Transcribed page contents
____

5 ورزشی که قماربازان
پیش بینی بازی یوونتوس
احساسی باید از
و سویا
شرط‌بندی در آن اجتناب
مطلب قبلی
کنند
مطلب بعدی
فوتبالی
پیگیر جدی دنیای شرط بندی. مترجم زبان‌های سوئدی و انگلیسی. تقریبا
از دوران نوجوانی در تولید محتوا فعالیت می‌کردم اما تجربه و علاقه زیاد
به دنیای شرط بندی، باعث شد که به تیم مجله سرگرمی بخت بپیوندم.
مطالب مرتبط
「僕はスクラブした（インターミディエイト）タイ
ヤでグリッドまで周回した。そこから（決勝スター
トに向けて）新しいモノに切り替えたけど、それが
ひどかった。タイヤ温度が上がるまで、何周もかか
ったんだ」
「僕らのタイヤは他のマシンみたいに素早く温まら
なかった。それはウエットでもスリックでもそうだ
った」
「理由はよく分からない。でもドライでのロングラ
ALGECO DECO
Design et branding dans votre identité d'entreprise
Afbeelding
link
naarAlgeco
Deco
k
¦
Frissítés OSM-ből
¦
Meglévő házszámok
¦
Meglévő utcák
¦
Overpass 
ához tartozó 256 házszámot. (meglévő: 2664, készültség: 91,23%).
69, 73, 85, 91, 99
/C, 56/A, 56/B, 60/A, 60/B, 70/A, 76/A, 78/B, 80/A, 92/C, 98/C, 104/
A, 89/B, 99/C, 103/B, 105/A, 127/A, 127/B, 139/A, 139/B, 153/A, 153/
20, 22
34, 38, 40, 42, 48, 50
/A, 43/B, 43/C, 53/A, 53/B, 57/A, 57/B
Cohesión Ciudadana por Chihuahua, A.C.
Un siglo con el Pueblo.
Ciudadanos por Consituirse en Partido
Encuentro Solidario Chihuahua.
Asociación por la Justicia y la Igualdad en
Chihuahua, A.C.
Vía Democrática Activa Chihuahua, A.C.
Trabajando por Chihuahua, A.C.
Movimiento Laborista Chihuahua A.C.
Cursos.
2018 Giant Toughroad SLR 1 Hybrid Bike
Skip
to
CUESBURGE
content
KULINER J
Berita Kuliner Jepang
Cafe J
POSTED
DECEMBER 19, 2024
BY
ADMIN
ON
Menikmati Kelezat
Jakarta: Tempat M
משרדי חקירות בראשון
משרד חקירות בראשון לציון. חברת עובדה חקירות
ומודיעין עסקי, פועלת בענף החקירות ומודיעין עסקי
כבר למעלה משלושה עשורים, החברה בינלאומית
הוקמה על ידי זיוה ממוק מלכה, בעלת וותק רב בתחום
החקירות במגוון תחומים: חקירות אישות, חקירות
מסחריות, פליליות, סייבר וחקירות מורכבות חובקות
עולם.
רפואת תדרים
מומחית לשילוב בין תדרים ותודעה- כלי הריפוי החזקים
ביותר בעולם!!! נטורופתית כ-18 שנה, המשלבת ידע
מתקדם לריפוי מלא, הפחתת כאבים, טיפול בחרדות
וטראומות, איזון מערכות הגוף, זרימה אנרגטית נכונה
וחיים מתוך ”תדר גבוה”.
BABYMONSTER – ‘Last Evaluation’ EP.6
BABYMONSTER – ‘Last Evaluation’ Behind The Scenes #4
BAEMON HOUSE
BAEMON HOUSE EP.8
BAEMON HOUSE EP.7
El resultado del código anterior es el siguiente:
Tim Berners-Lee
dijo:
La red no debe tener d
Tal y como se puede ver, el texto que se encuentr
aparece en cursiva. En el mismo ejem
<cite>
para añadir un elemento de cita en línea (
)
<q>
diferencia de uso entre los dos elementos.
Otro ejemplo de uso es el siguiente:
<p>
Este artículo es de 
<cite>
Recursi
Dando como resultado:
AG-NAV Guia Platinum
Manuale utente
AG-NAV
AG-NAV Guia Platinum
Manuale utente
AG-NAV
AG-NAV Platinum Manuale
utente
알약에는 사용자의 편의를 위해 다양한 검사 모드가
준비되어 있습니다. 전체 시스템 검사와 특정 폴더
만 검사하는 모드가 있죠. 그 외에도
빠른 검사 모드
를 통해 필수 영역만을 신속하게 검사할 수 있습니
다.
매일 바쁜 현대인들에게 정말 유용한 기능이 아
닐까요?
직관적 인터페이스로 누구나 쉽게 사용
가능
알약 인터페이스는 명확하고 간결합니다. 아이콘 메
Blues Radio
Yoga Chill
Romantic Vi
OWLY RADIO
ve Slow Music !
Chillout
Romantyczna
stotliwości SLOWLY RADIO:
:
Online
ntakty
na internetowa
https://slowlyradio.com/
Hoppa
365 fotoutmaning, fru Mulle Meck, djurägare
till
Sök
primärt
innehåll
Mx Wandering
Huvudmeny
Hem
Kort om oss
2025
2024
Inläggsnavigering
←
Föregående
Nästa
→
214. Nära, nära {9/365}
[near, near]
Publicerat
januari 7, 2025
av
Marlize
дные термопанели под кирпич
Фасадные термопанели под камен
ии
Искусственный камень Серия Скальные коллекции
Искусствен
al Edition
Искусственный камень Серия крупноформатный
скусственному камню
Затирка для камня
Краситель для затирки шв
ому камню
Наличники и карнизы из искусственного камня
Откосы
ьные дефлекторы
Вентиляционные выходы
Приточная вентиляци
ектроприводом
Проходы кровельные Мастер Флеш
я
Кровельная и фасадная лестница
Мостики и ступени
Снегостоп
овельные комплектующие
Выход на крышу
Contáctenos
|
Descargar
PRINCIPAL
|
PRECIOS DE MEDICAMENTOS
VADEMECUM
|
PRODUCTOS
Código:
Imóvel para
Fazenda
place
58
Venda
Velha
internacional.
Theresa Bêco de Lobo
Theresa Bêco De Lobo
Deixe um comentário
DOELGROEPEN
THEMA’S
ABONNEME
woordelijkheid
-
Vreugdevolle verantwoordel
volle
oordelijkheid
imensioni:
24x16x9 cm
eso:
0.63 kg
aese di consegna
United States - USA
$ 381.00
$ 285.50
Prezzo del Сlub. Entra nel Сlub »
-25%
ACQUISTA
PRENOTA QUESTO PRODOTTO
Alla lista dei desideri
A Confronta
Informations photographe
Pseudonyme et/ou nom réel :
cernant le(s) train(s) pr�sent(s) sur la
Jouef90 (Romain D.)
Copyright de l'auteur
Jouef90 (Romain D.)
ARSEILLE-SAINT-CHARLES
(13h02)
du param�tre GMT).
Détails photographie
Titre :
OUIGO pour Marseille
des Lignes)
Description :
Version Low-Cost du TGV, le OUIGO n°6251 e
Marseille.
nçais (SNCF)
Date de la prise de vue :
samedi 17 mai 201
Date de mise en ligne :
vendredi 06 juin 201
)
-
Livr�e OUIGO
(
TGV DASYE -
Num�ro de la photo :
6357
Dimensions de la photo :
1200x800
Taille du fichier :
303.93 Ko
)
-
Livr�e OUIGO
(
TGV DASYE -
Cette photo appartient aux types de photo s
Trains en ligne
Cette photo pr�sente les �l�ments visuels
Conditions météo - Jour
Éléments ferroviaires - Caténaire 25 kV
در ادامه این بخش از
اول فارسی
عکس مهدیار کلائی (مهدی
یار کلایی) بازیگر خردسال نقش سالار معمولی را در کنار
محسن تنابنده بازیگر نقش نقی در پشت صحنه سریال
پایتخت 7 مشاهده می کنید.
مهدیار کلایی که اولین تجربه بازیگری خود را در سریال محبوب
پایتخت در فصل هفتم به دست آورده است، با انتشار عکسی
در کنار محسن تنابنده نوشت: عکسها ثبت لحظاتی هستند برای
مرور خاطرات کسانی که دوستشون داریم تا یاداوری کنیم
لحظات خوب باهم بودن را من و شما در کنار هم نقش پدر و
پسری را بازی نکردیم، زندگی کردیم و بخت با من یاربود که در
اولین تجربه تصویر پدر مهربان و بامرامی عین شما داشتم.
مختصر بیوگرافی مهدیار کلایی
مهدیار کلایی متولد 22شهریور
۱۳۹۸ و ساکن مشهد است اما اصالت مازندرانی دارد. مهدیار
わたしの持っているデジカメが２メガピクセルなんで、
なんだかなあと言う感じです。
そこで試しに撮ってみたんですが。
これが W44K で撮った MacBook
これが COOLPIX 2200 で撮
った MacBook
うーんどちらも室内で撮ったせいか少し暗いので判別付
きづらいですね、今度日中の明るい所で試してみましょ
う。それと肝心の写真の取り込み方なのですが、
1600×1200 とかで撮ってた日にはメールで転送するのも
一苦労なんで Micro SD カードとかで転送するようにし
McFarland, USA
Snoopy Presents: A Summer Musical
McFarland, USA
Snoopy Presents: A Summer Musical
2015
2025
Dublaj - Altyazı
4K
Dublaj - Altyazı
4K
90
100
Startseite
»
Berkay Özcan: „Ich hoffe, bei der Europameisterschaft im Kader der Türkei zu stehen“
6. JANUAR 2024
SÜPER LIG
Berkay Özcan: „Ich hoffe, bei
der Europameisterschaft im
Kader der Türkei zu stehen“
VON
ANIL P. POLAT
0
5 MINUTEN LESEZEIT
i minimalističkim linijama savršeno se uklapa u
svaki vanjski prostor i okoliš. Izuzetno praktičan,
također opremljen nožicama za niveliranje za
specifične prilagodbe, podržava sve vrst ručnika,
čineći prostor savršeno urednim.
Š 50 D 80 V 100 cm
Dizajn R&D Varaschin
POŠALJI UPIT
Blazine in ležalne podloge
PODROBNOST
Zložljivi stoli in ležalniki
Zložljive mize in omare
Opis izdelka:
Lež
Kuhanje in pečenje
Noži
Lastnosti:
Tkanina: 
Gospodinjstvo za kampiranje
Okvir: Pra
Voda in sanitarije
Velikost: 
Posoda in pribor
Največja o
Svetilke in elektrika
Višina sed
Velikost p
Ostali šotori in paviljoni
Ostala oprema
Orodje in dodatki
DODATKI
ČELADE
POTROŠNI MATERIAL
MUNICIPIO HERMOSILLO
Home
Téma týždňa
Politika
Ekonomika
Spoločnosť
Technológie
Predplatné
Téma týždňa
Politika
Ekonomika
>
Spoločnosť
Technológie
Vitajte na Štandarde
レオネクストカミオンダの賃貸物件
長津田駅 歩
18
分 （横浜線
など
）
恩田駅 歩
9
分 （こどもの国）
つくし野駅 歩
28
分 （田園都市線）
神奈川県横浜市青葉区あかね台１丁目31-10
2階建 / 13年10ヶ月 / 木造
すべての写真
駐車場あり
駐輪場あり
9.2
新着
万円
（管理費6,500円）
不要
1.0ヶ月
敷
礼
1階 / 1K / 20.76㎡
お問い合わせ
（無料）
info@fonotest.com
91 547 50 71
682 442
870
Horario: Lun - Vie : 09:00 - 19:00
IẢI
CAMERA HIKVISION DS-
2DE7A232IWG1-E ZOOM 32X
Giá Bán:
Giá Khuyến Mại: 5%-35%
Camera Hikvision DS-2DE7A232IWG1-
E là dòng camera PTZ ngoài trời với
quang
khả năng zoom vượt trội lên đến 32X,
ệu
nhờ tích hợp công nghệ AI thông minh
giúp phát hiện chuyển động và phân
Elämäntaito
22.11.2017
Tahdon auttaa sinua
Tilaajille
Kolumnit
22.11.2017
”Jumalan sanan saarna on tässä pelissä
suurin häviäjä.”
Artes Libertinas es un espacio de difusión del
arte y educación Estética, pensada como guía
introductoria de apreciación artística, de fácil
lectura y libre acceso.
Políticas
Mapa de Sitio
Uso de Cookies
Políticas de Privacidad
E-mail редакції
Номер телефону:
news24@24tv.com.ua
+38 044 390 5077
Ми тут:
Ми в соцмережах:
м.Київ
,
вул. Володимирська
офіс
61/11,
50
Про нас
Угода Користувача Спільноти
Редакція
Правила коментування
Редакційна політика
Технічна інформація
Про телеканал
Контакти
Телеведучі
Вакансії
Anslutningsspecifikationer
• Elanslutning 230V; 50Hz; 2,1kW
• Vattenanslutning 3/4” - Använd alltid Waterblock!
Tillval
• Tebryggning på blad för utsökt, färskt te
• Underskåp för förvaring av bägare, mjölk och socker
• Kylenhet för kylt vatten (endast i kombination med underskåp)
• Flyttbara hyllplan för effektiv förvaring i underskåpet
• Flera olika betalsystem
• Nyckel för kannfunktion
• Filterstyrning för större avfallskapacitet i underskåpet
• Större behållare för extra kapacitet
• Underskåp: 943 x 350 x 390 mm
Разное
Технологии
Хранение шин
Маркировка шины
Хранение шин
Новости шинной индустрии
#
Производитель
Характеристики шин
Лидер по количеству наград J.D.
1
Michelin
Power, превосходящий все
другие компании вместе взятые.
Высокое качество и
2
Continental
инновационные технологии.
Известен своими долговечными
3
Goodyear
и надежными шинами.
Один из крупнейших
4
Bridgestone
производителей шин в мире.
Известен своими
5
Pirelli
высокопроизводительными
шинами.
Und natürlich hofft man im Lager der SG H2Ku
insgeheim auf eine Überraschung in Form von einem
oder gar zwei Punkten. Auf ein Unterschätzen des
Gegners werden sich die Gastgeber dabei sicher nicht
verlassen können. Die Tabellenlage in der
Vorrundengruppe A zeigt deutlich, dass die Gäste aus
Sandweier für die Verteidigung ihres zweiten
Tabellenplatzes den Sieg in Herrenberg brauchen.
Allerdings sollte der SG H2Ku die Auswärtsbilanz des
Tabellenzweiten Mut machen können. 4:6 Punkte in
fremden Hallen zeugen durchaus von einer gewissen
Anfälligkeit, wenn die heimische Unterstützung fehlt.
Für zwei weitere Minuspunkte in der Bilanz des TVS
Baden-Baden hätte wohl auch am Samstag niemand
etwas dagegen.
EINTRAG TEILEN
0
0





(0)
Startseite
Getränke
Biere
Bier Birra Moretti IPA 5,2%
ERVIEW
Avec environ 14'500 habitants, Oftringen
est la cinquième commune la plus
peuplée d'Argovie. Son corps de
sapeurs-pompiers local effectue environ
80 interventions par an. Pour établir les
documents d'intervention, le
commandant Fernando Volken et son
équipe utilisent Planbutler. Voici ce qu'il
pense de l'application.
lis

____

Aim of the exercise
Please return every line in the data that includes the string "بندی".

Worked solution
شرط‌بندی در آن اجتناب
پیگیر جدی دنیای شرط بندی. مترجم زبان‌های سوئدی و انگلیسی. تقریبا
به دنیای شرط بندی، باعث شد که به تیم مجله سرگرمی بخت بپیوندم.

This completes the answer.